I think you just needed a reminder of the definition of $|$, but here are the ideas in a more spelled-out form than the comments had:
Showing $A_1\subseteq A_2$
For this part, we just have to show $\left(k∣bc+a \text{ and } k∣b\right)\Rightarrow k|a$, since the other condition for $A_2$, $k|b$, is included in the definition of $A_1$.
If $k∣bc+a$ and $k∣b$, then $(bc+a)/k$ and $b/k$ are integers, by the definition of "$|$". Multiplying the second of those by the integer $c$ tells us that $cb/k=bc/k$ is an integer, too.
But then $\frac{bc+a}k-\frac{bc}k=\frac{a}k$ is an integer because it's just a difference of integers.
Finally, $a/k$ being an integer means $k|a$, by definition.
Showing $A_2\subseteq A_1$
For this part, we just have to show $k|b\text{ and }k|a\Rightarrow k∣bc+a$, because $k|b$ is included in the defintion of $A_2$.

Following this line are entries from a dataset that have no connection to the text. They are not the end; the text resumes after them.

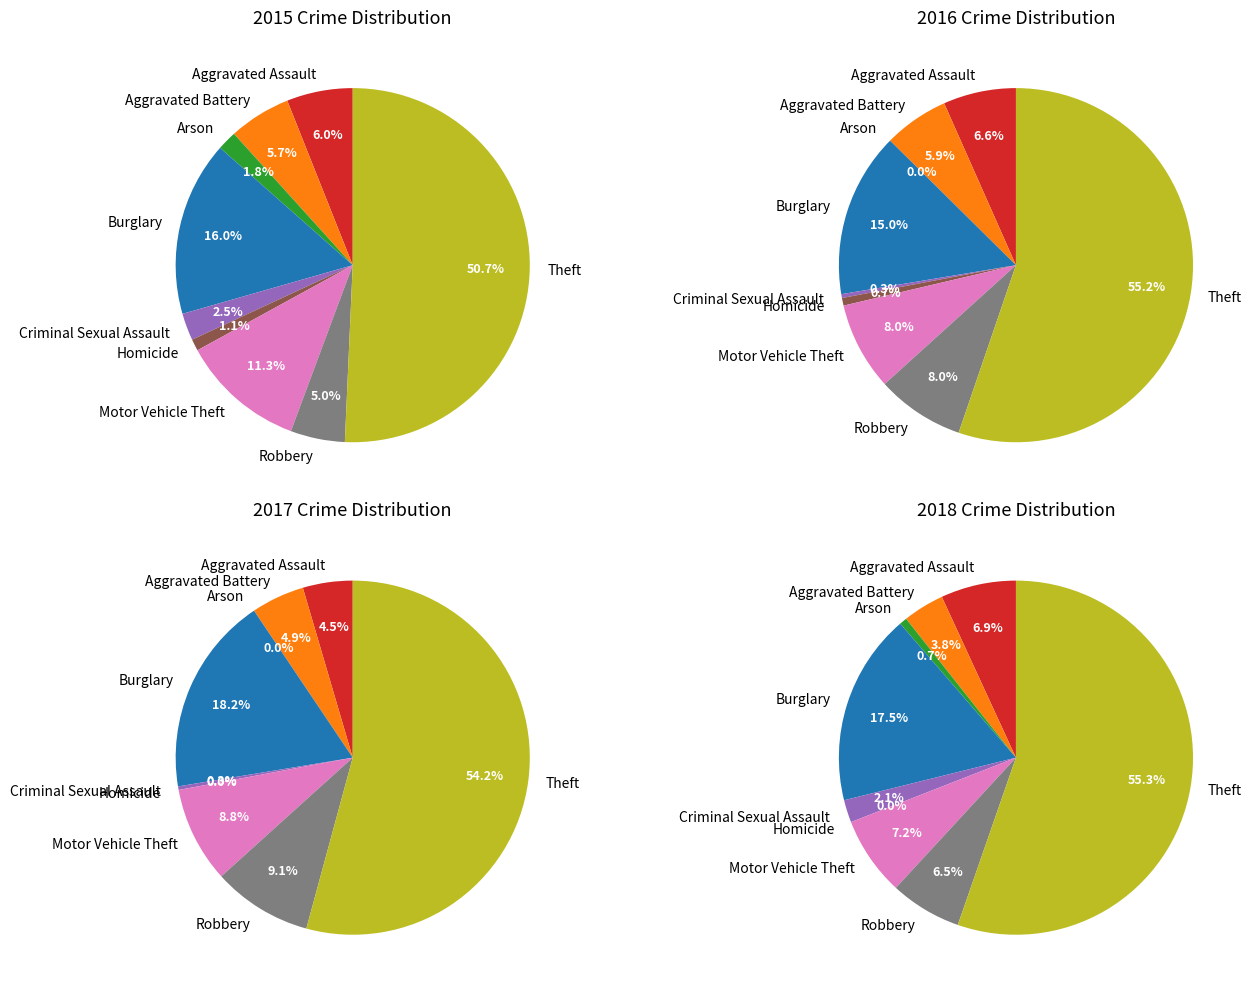

The Robbery slice represents 18% of the pie. True or false?

False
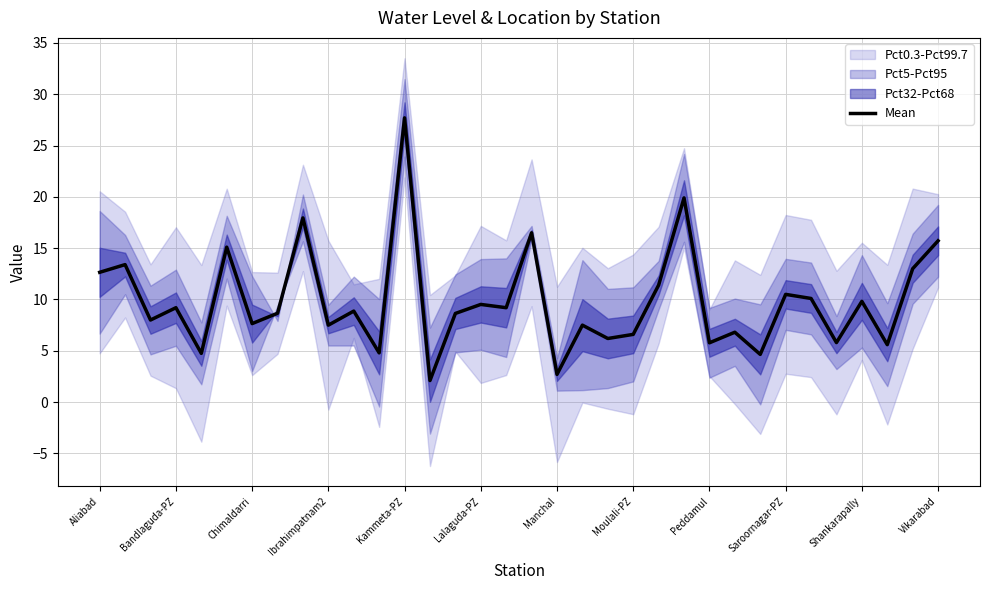

Is it true that Mean equals 9.5 at Lalaguda-PZ?

True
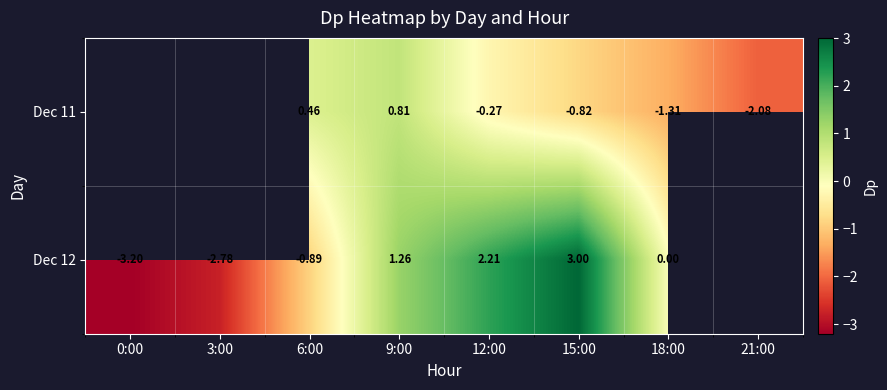

True or false: Dec 12 has a value of 1.3 at 9:00.

True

If $k∣b$ and $k∣a$, then $b/k$ and $a/k$ are integers, so "$c$ times the first plus the second" is an integer, too. But that number is $(bc+a)/k$, so $k|(bc+a)$.
Conclusion
Since $A_1\subseteq A_2$ and $A_2\subseteq A_1$, $A_1=A_2$. (If you had an element in one set but not the other to contradict the equality, it would contradict one of the two subset statements, too.)